« Je crains, Grayle, que cette apparence ne prends pas racine dans vos souvenirs. Je n’ai que pour modèle vous et vous seul ... »
Grayle resta silencieux, le temps de réfléchir à cette phrase. Cette femme... c'était lui ? Il la regardait, encore. Une version féminine de lui ? Etait-ce donc pour ca qu'il reconnaissait quelque chose dans l'apparence de la Sage ?
" Oui, c'est logique... "
Elle se mit à sourire, avant de le faire se relever, en le tenant par les poignets. Il ne put s'empêcher de caresser ceux de la femme, visiblement ému, alors qu'elle continuait de parler. Qu'elle cite Mahadevi fit bondir son coeur. Depuis qu'il était seul sur la route éternelle, il n'avait pas eu le moindre signe de la Déesse, qui appartenait désormais à un temps lointain, de simples bribes de souvenirs effacées, presque un rêve, une illusion. La Sage venait de lui confirmer, ds siècles après, qu'il n'avait pas rêvé. Que la Déesse avait bien existée, que lui existait. Que son pélerinage infini avait un sens...
" Oui... oui je l'accepte, de tout mon coeur. " dit-il d'une voix claire, plus décidé qu'il ne l'avait jamais été...
Il sentit un poid lourd se détacher de son coeur. Un sentiment de tranquilité. Tout devenait flou. Il se souvint qu'il était dans une illusion. Qu'en réalité, son corps reposait au fond de l'eau. Alors que tout se dissipait peu à peu, il reprit la parole.
" Est ce que je vais vous revoir ? "
Silence. Il se mit à sourire. Il n'était pas triste. Personne n'avait autant d'expérience que Grayle dans les adieux.
" Merci de me laisser une chance... et d'avoir partagé votre histoire. " Alors qu'il disparaissait peu à peu, il lui fit une révérence, sa voix s'évanouissant comme dans un murmure.
" Je ne vous oublierai pas... "
Il se réveilla.
Les yeux ouverts, Grayle regarda autour de lui. Il était toujours dans le bassin, au fond de ce dernier, si c'était possible. Il était en position foetale, et grimaca en bougeant ses bras et jambes, ankilosés. Combien de temps était-il resté sous l'eau ? 30 secondes ? 1 minute ? 2 heures ? L'éternité ? Il sentit une force puissante et invisible le faire remonter,le repoussant peu à peu vers le haut, de plus en plus vite.
Dans le même temps, l'eau entrait dans ses poums. Il poussa un cri étranglé, paniquant. Il était déjà mort de noyade, une fois, et c'étant sans doute une des pires qu'il ait jamais ressentie. Il s'agitait dans l'eau, sentant une douleur puissante dans son corps, avant de crier.
Il voyait le plafond.
* Huh ? *
Le monde tournait. Il se rendit compte qu'il avait été projeté en l'air dans une explosion aquatique. Grayle flotta un instant dans les airs, poussant un cri plus aigu que d'habitude, avant de retomber dans l'eau.
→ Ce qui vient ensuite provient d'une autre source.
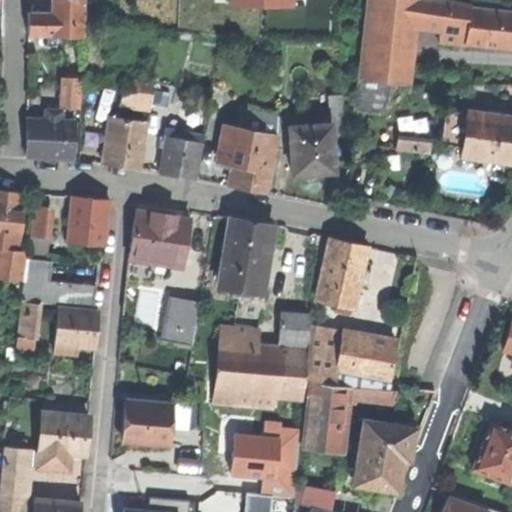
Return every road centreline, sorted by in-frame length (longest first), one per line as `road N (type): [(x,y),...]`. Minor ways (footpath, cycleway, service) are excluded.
road 1 (residential): [(506,257),(123,183)]
road 2 (residential): [(90,511),(123,183)]
road 3 (residential): [(407,511),(506,257)]
road 4 (residential): [(16,0),(13,170)]
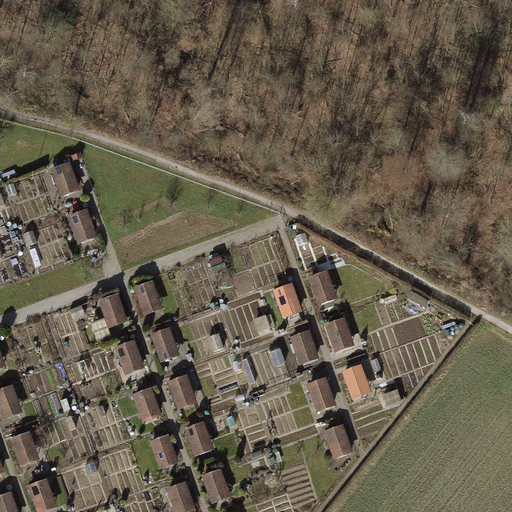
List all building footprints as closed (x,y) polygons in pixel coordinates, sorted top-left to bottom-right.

Il disparut sous l'eau un bref instant, avant de revenir à la surface d'un seul coup, se précipitant vers le bord, se hissant en dehors du bassin. Il crachait de l'eau, toussant comme un pestiféré, crachant de l'eau. Il ne voyait rien, à cause de ses longs cheveux devant son visage, et il les écarta d'une main.
* Attendez... mes cheveux ne sont pas si longs ! * pensa t-il avec étonnement, avant de regarder sa main, plus fine et élégante que les siennes, d'ordinaire calleuses.
* Hein ? *
Il était étalé face contre terre, et se redressa un peu sur ses genoux, et regarda son corps. Une belle paire de seins, fermes, ronds, pendant doucement, de l'eau y coulant sur le sol.
* Hein ?! *
Il recracha, vidant l'eau de ses poumons, avant de se retourner sur le sol, respirant avec peine, choqué. Ou plutot... choquée. Grayle regarda son entre-jambe, et vit avec un mélange de stupeur complète, d'effarement total et d'excitation... rien. Pas de sexe.Enfin, pas de membre. Il était devenu une femme. Elle était une femme. Plus petite, fine, avec un bassin généreux et de longues jambes, une voie plus fine, mais, en regardant les traits de son visage, elle s'agissait indubitablement de l'homme qu'il était auparavant. Une belle femme, une beauté simple, tranquille et apaisante, sans artifice ni exageration. Exposée au regards de toutes, Grayle , soudainement prise d'un excès de pudeur, se mit à cacher les formes de son corps, essayant encore de réaliser ce qui se passait.